As part of a new study, researchers from Purdue University analysed the walking times and gait speeds of 141 individuals from 72 couples.

Accordingly, they found that couples often decreased their speed when walking together, while the pace declined further if the pair was holding hands.

“We were hoping that there would not be a reduction in speed where partners walked together. We hoped that slower partners would speed up to match the faster partner, but that was not the case,” noted Libby Richards, associate professor of nursing.

The participants ranged in age from 25 to 79 and were looked at in numerous settings, including clear or obstacle-filled pathways, walking together, walking together holding hands, and walking individually.
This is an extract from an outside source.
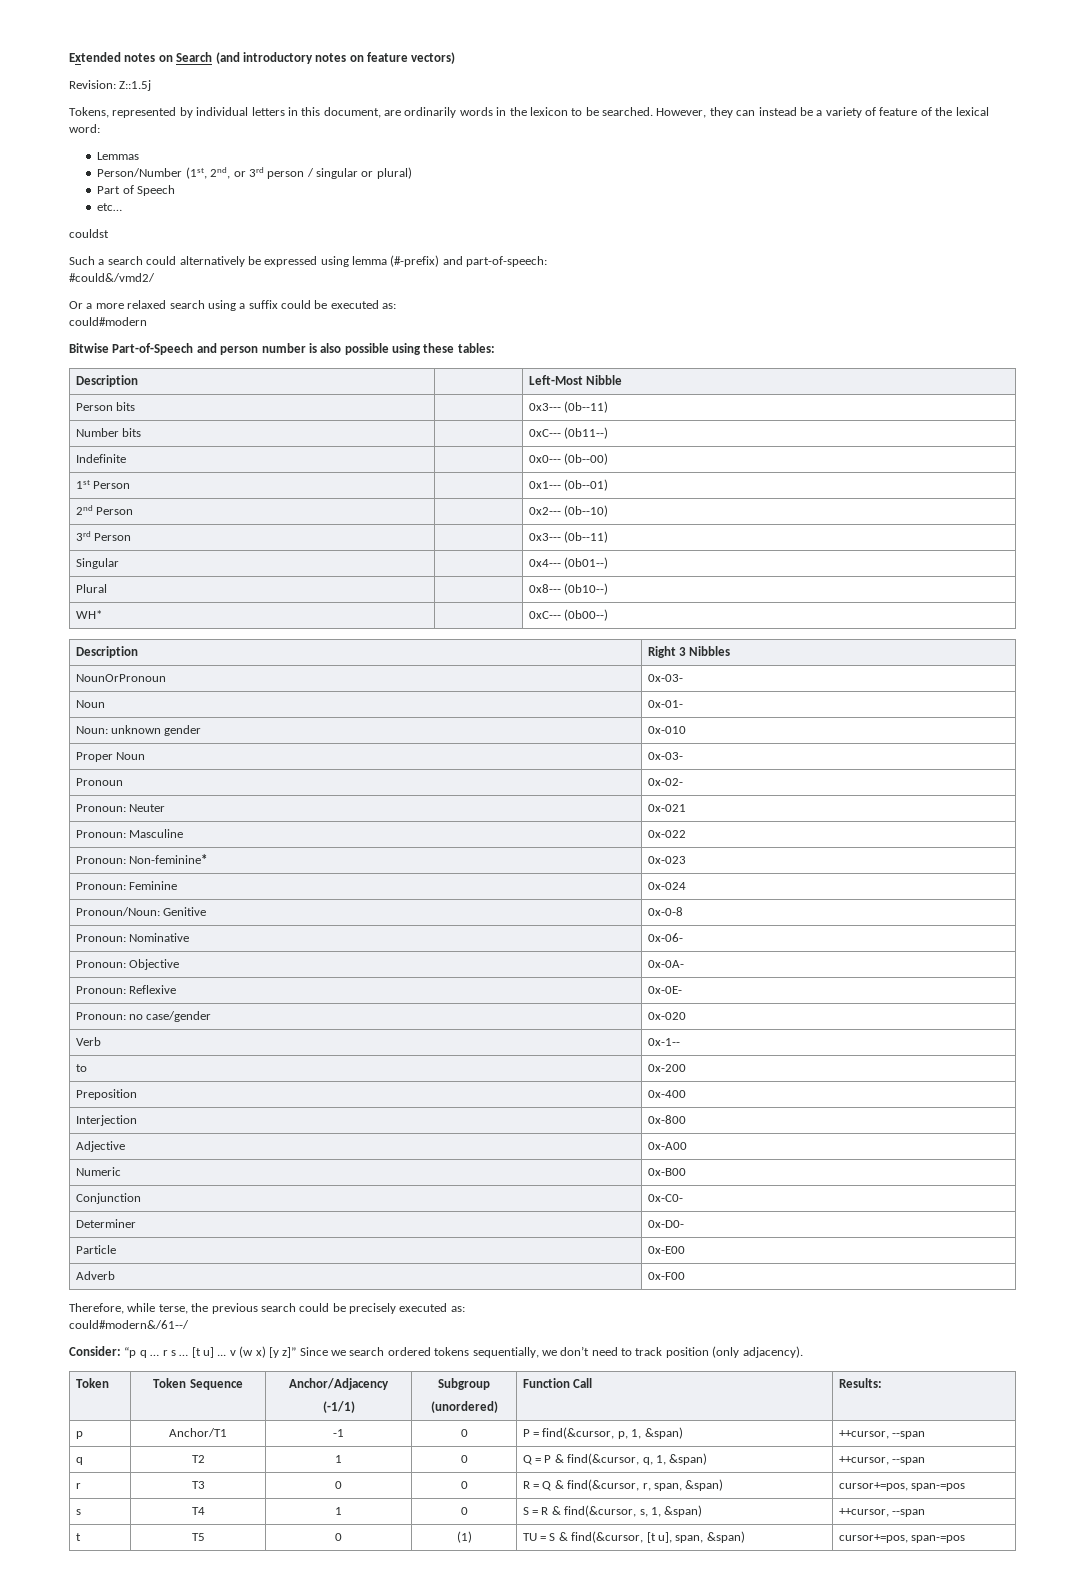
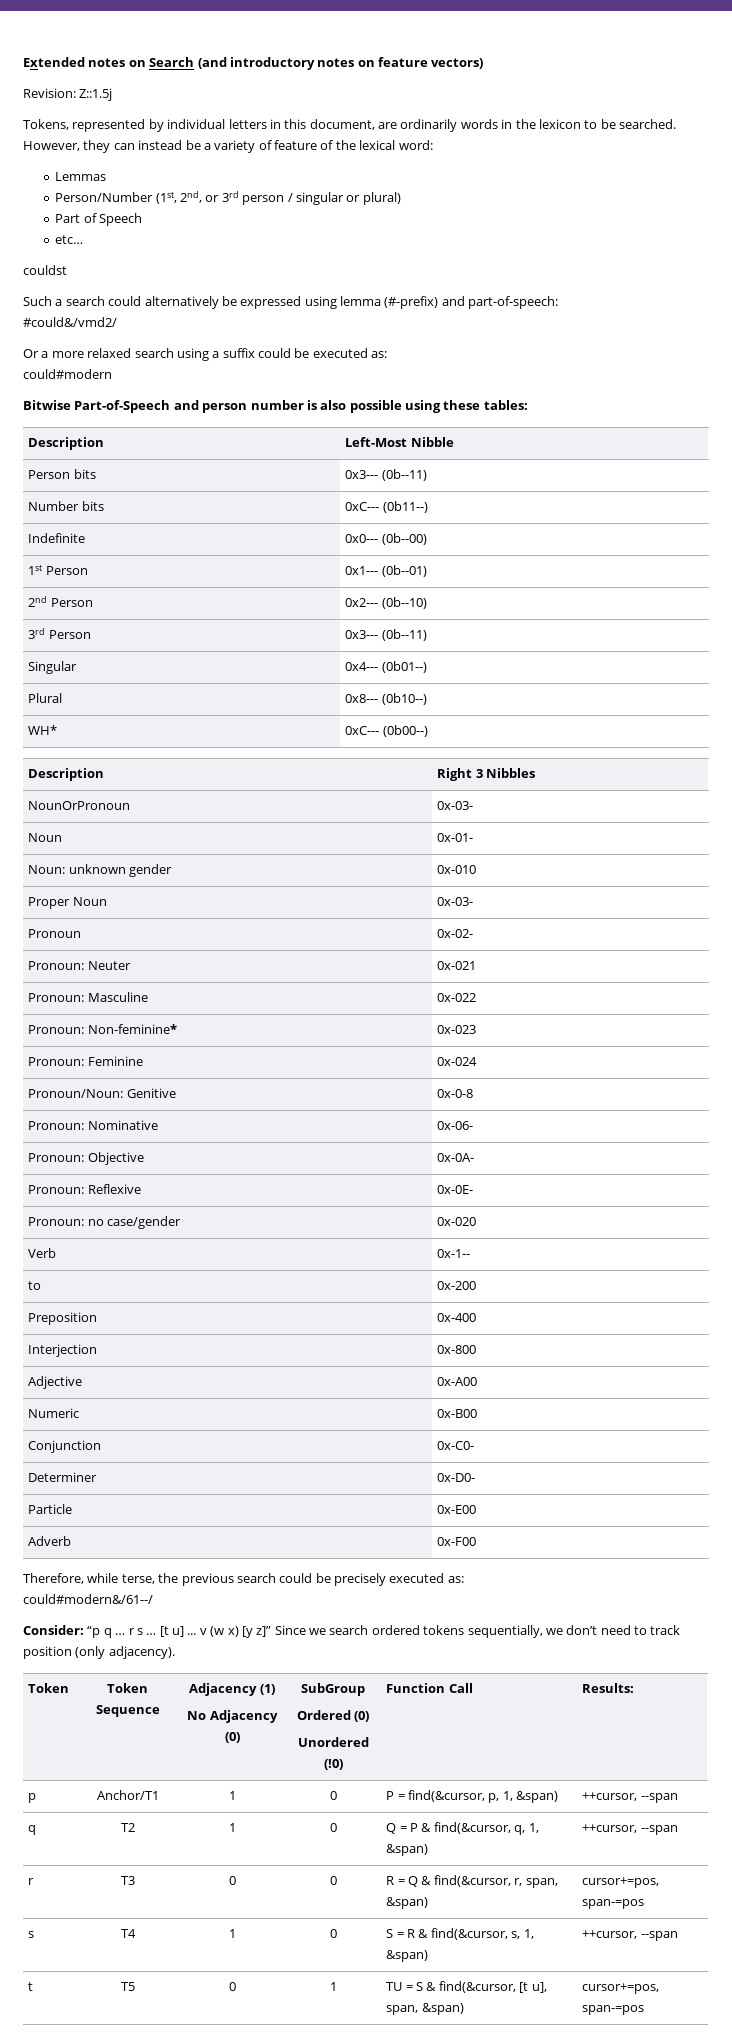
[289,1378,389,1390] [322,1401,355,1413] [438,1378,490,1390] [430,1401,498,1413] Anchor/Adjacency // (-1/1) | Subgroup // (unordered) -> [189,1683,275,1696] [187,1710,278,1723] [224,1732,240,1743] [301,1683,365,1696] [296,1710,370,1722] [297,1737,369,1747] [323,1759,343,1770] Adjacency (1) // No Adjacency (0) | SubGroup // Ordered (0) // Unordered (!0)
[333,1429,344,1437] -1 -> [228,1791,236,1800] 1
[456,1531,472,1543] (1) -> [329,1982,337,1991] 1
Walking or exercising with a spouse, partner or friend typically increases one’s likelihood to be active, especially as people are now being encouraged to meet a goal of at least 150 minutes of moderate activity every week.

Yet, it may be wise to opt for a solo walk from time to time too.

“If someone substantially slows down when they are walking with someone else, that could negate some of the health benefits recognised if they walked alone at a faster pace,” she added. “However, it’s important to note that any physical activity or walking – regardless of speed – is better than none.”

Full study results have been published in Gait & Posture.